Supplied data:
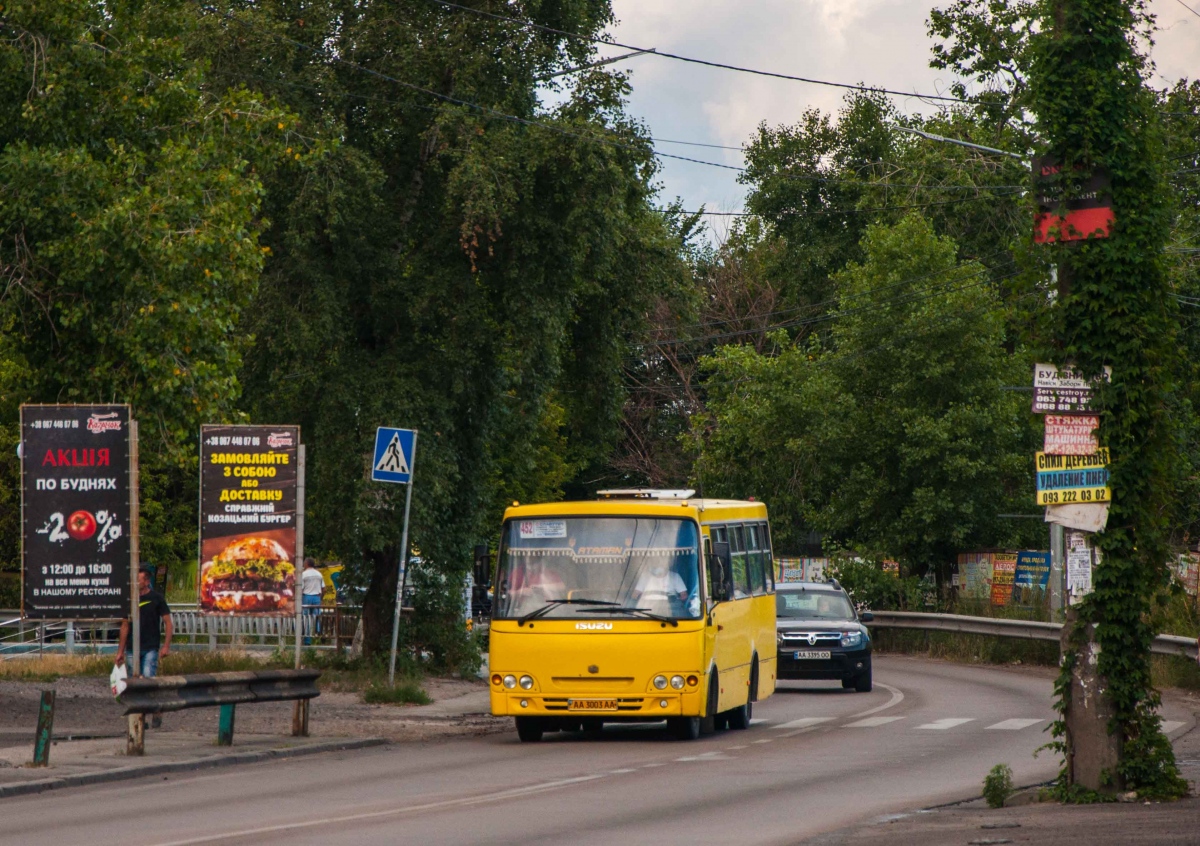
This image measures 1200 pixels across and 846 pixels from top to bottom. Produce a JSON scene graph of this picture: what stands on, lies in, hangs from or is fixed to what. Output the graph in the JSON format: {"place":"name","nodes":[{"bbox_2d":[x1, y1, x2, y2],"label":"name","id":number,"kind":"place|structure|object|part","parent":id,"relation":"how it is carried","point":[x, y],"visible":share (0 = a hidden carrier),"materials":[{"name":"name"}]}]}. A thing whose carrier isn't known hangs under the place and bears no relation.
{"place":"outdoors","nodes":[
{"label":"outdoors","id":0,"kind":"place"},
{"bbox_2d":[0,662,500,797],"label":"pavement","id":1,"kind":"structure","parent":0,"point":[20,748],"materials":[{"name":"grey asphalt"}]},
{"bbox_2d":[32,690,55,766],"label":"green post","id":2,"kind":"object","parent":1,"relation":"on","point":[39,726],"visible":0.99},
{"bbox_2d":[127,417,140,682],"label":"sign post","id":3,"kind":"object","parent":1,"relation":"on","point":[134,528],"visible":0.79,"materials":[{"name":"metal"}]},
{"bbox_2d":[19,404,133,620],"label":"billboard","id":4,"kind":"object","parent":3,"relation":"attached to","point":[71,554],"visible":0.98},
{"bbox_2d":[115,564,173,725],"label":"man","id":5,"kind":"object","parent":1,"relation":"on","point":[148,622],"visible":0.66},
{"bbox_2d":[110,657,128,697],"label":"plastic bag","id":6,"kind":"object","parent":5,"relation":"in","point":[117,670],"visible":0.6,"materials":[{"name":"white plastic"}]},
{"bbox_2d":[116,668,321,754],"label":"guardrail","id":7,"kind":"object","parent":1,"relation":"on","point":[228,682],"visible":0.99,"materials":[{"name":"metal"}]},
{"bbox_2d":[217,702,234,745],"label":"green post","id":8,"kind":"object","parent":1,"relation":"on","point":[223,721],"visible":0.66,"materials":[{"name":"metal"}]},
{"bbox_2d":[293,445,305,668],"label":"sign post","id":9,"kind":"object","parent":1,"relation":"on","point":[298,641],"visible":0.82,"materials":[{"name":"metal"}]},
{"bbox_2d":[197,422,301,615],"label":"billboard","id":10,"kind":"object","parent":9,"relation":"attached to","point":[216,487],"visible":0.98},
{"bbox_2d":[361,681,431,705],"label":"grass tuft","id":11,"kind":"object","parent":1,"relation":"on","point":[409,692],"visible":0.92,"materials":[{"name":"green plant"}]},
{"bbox_2d":[388,467,413,680],"label":"sign pole","id":12,"kind":"object","parent":1,"relation":"on","point":[394,639],"visible":0.84,"materials":[{"name":"metal"}]},
{"bbox_2d":[371,426,415,483],"label":"pedestrian crossing sign","id":13,"kind":"object","parent":12,"relation":"attached to","point":[382,477],"visible":0.98,"materials":[{"name":"blue metal"}]},
{"bbox_2d":[398,557,480,675],"label":"shrub","id":14,"kind":"object","parent":1,"relation":"on","point":[428,627],"visible":0.76,"materials":[{"name":"green plant"}]},
{"bbox_2d":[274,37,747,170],"label":"power line","id":15,"kind":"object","parent":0,"point":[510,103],"visible":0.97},
{"bbox_2d":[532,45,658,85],"label":"street lamp","id":16,"kind":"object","parent":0,"point":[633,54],"visible":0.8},
{"bbox_2d":[0,648,1198,845],"label":"road","id":17,"kind":"structure","parent":0,"point":[556,794],"materials":[{"name":"grey asphalt"}]},
{"bbox_2d":[485,494,781,744],"label":"yellow bus","id":18,"kind":"object","parent":17,"relation":"on","point":[529,668],"visible":0.88,"materials":[{"name":"yellow metal"}]},
{"bbox_2d":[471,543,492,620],"label":"side mirror","id":19,"kind":"object","parent":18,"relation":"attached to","point":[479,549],"visible":0.32,"materials":[{"name":"black mirror"}]},
{"label":"headlights","id":20,"kind":"part","parent":18,"relation":"part of","materials":[{"name":"clear glass"}]},
{"bbox_2d":[510,557,566,612],"label":"person","id":21,"kind":"object","parent":18,"relation":"in","point":[544,598],"visible":0.41},
{"bbox_2d":[517,520,567,539],"label":"route sign","id":22,"kind":"object","parent":18,"relation":"attached to","point":[522,535],"visible":0.98,"materials":[{"name":"white paper"}]},
{"bbox_2d":[566,698,618,710],"label":"license plate","id":23,"kind":"object","parent":18,"relation":"attached to","point":[573,704],"visible":0.95,"materials":[{"name":"metal"}]},
{"label":"wiper","id":24,"kind":"part","parent":18,"relation":"part of","materials":[{"name":"black"}]},
{"bbox_2d":[594,488,697,499],"label":"roof hatch","id":25,"kind":"object","parent":18,"relation":"on","point":[682,491],"visible":0.61,"materials":[{"name":"white metal"}]},
{"bbox_2d":[629,555,689,615],"label":"person","id":26,"kind":"object","parent":18,"relation":"in","point":[655,586],"visible":0.46},
{"label":"headlights","id":27,"kind":"part","parent":18,"relation":"part of","materials":[{"name":"clear glass"}]},
{"bbox_2d":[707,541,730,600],"label":"side mirror","id":28,"kind":"object","parent":18,"relation":"attached to","point":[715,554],"visible":0.81,"materials":[{"name":"black mirror"}]},
{"label":"windows","id":29,"kind":"part","parent":18,"relation":"part of","materials":[{"name":"clear glass"}]},
{"bbox_2d":[773,578,877,692],"label":"black car","id":30,"kind":"object","parent":17,"relation":"on","point":[781,629],"visible":0.72,"materials":[{"name":"metal"}]},
{"bbox_2d":[794,651,831,660],"label":"license plate","id":31,"kind":"object","parent":30,"relation":"attached to","point":[826,656],"visible":0.97,"materials":[{"name":"metal"}]},
{"bbox_2d":[762,712,1052,731],"label":"crosswalk","id":32,"kind":"structure","parent":17,"relation":"on","point":[1015,723],"materials":[{"name":"white paint"}]},
{"bbox_2d":[570,0,1199,241],"label":"sky","id":33,"kind":"structure","parent":0,"point":[744,126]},
{"bbox_2d":[776,549,1199,612],"label":"wall","id":34,"kind":"structure","parent":0,"point":[959,569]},
{"bbox_2d":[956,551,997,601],"label":"poster","id":35,"kind":"object","parent":34,"relation":"attached to","point":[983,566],"visible":0.73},
{"bbox_2d":[989,552,1017,605],"label":"poster","id":36,"kind":"object","parent":34,"relation":"attached to","point":[1000,590],"visible":0.7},
{"bbox_2d":[1013,549,1050,596],"label":"billboard","id":37,"kind":"object","parent":34,"relation":"attached to","point":[1020,578],"visible":0.71,"materials":[{"name":"blue"}]},
{"bbox_2d":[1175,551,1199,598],"label":"poster","id":38,"kind":"object","parent":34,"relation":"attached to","point":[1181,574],"visible":0.61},
{"bbox_2d":[797,776,1199,845],"label":"pavement","id":39,"kind":"structure","parent":0,"point":[1051,842],"materials":[{"name":"grey asphalt"}]},
{"bbox_2d":[982,763,1013,808],"label":"weed","id":40,"kind":"object","parent":39,"relation":"on","point":[998,767],"visible":0.97,"materials":[{"name":"green plant"}]},
{"bbox_2d":[1025,0,1188,804],"label":"ivy-covered pole","id":41,"kind":"object","parent":39,"relation":"on","point":[1109,656],"visible":0.79,"materials":[{"name":"green plant"}]},
{"bbox_2d":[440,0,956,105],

What you should do: Copy every line of the data word for word, omitting the images.

Final answer:
This image measures 1200 pixels across and 846 pixels from top to bottom. Produce a JSON scene graph of this picture: what stands on, lies in, hangs from or is fixed to what. Output the graph in the JSON format: {"place":"name","nodes":[{"bbox_2d":[x1, y1, x2, y2],"label":"name","id":number,"kind":"place|structure|object|part","parent":id,"relation":"how it is carried","point":[x, y],"visible":share (0 = a hidden carrier),"materials":[{"name":"name"}]}]}. A thing whose carrier isn't known hangs under the place and bears no relation.
{"place":"outdoors","nodes":[
{"label":"outdoors","id":0,"kind":"place"},
{"bbox_2d":[0,662,500,797],"label":"pavement","id":1,"kind":"structure","parent":0,"point":[20,748],"materials":[{"name":"grey asphalt"}]},
{"bbox_2d":[32,690,55,766],"label":"green post","id":2,"kind":"object","parent":1,"relation":"on","point":[39,726],"visible":0.99},
{"bbox_2d":[127,417,140,682],"label":"sign post","id":3,"kind":"object","parent":1,"relation":"on","point":[134,528],"visible":0.79,"materials":[{"name":"metal"}]},
{"bbox_2d":[19,404,133,620],"label":"billboard","id":4,"kind":"object","parent":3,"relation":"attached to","point":[71,554],"visible":0.98},
{"bbox_2d":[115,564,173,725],"label":"man","id":5,"kind":"object","parent":1,"relation":"on","point":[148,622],"visible":0.66},
{"bbox_2d":[110,657,128,697],"label":"plastic bag","id":6,"kind":"object","parent":5,"relation":"in","point":[117,670],"visible":0.6,"materials":[{"name":"white plastic"}]},
{"bbox_2d":[116,668,321,754],"label":"guardrail","id":7,"kind":"object","parent":1,"relation":"on","point":[228,682],"visible":0.99,"materials":[{"name":"metal"}]},
{"bbox_2d":[217,702,234,745],"label":"green post","id":8,"kind":"object","parent":1,"relation":"on","point":[223,721],"visible":0.66,"materials":[{"name":"metal"}]},
{"bbox_2d":[293,445,305,668],"label":"sign post","id":9,"kind":"object","parent":1,"relation":"on","point":[298,641],"visible":0.82,"materials":[{"name":"metal"}]},
{"bbox_2d":[197,422,301,615],"label":"billboard","id":10,"kind":"object","parent":9,"relation":"attached to","point":[216,487],"visible":0.98},
{"bbox_2d":[361,681,431,705],"label":"grass tuft","id":11,"kind":"object","parent":1,"relation":"on","point":[409,692],"visible":0.92,"materials":[{"name":"green plant"}]},
{"bbox_2d":[388,467,413,680],"label":"sign pole","id":12,"kind":"object","parent":1,"relation":"on","point":[394,639],"visible":0.84,"materials":[{"name":"metal"}]},
{"bbox_2d":[371,426,415,483],"label":"pedestrian crossing sign","id":13,"kind":"object","parent":12,"relation":"attached to","point":[382,477],"visible":0.98,"materials":[{"name":"blue metal"}]},
{"bbox_2d":[398,557,480,675],"label":"shrub","id":14,"kind":"object","parent":1,"relation":"on","point":[428,627],"visible":0.76,"materials":[{"name":"green plant"}]},
{"bbox_2d":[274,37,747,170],"label":"power line","id":15,"kind":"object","parent":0,"point":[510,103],"visible":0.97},
{"bbox_2d":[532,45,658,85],"label":"street lamp","id":16,"kind":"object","parent":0,"point":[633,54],"visible":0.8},
{"bbox_2d":[0,648,1198,845],"label":"road","id":17,"kind":"structure","parent":0,"point":[556,794],"materials":[{"name":"grey asphalt"}]},
{"bbox_2d":[485,494,781,744],"label":"yellow bus","id":18,"kind":"object","parent":17,"relation":"on","point":[529,668],"visible":0.88,"materials":[{"name":"yellow metal"}]},
{"bbox_2d":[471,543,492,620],"label":"side mirror","id":19,"kind":"object","parent":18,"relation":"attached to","point":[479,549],"visible":0.32,"materials":[{"name":"black mirror"}]},
{"label":"headlights","id":20,"kind":"part","parent":18,"relation":"part of","materials":[{"name":"clear glass"}]},
{"bbox_2d":[510,557,566,612],"label":"person","id":21,"kind":"object","parent":18,"relation":"in","point":[544,598],"visible":0.41},
{"bbox_2d":[517,520,567,539],"label":"route sign","id":22,"kind":"object","parent":18,"relation":"attached to","point":[522,535],"visible":0.98,"materials":[{"name":"white paper"}]},
{"bbox_2d":[566,698,618,710],"label":"license plate","id":23,"kind":"object","parent":18,"relation":"attached to","point":[573,704],"visible":0.95,"materials":[{"name":"metal"}]},
{"label":"wiper","id":24,"kind":"part","parent":18,"relation":"part of","materials":[{"name":"black"}]},
{"bbox_2d":[594,488,697,499],"label":"roof hatch","id":25,"kind":"object","parent":18,"relation":"on","point":[682,491],"visible":0.61,"materials":[{"name":"white metal"}]},
{"bbox_2d":[629,555,689,615],"label":"person","id":26,"kind":"object","parent":18,"relation":"in","point":[655,586],"visible":0.46},
{"label":"headlights","id":27,"kind":"part","parent":18,"relation":"part of","materials":[{"name":"clear glass"}]},
{"bbox_2d":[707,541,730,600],"label":"side mirror","id":28,"kind":"object","parent":18,"relation":"attached to","point":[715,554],"visible":0.81,"materials":[{"name":"black mirror"}]},
{"label":"windows","id":29,"kind":"part","parent":18,"relation":"part of","materials":[{"name":"clear glass"}]},
{"bbox_2d":[773,578,877,692],"label":"black car","id":30,"kind":"object","parent":17,"relation":"on","point":[781,629],"visible":0.72,"materials":[{"name":"metal"}]},
{"bbox_2d":[794,651,831,660],"label":"license plate","id":31,"kind":"object","parent":30,"relation":"attached to","point":[826,656],"visible":0.97,"materials":[{"name":"metal"}]},
{"bbox_2d":[762,712,1052,731],"label":"crosswalk","id":32,"kind":"structure","parent":17,"relation":"on","point":[1015,723],"materials":[{"name":"white paint"}]},
{"bbox_2d":[570,0,1199,241],"label":"sky","id":33,"kind":"structure","parent":0,"point":[744,126]},
{"bbox_2d":[776,549,1199,612],"label":"wall","id":34,"kind":"structure","parent":0,"point":[959,569]},
{"bbox_2d":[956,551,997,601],"label":"poster","id":35,"kind":"object","parent":34,"relation":"attached to","point":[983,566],"visible":0.73},
{"bbox_2d":[989,552,1017,605],"label":"poster","id":36,"kind":"object","parent":34,"relation":"attached to","point":[1000,590],"visible":0.7},
{"bbox_2d":[1013,549,1050,596],"label":"billboard","id":37,"kind":"object","parent":34,"relation":"attached to","point":[1020,578],"visible":0.71,"materials":[{"name":"blue"}]},
{"bbox_2d":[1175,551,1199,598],"label":"poster","id":38,"kind":"object","parent":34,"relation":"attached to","point":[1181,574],"visible":0.61},
{"bbox_2d":[797,776,1199,845],"label":"pavement","id":39,"kind":"structure","parent":0,"point":[1051,842],"materials":[{"name":"grey asphalt"}]},
{"bbox_2d":[982,763,1013,808],"label":"weed","id":40,"kind":"object","parent":39,"relation":"on","point":[998,767],"visible":0.97,"materials":[{"name":"green plant"}]},
{"bbox_2d":[1025,0,1188,804],"label":"ivy-covered pole","id":41,"kind":"object","parent":39,"relation":"on","point":[1109,656],"visible":0.79,"materials":[{"name":"green plant"}]},
{"bbox_2d":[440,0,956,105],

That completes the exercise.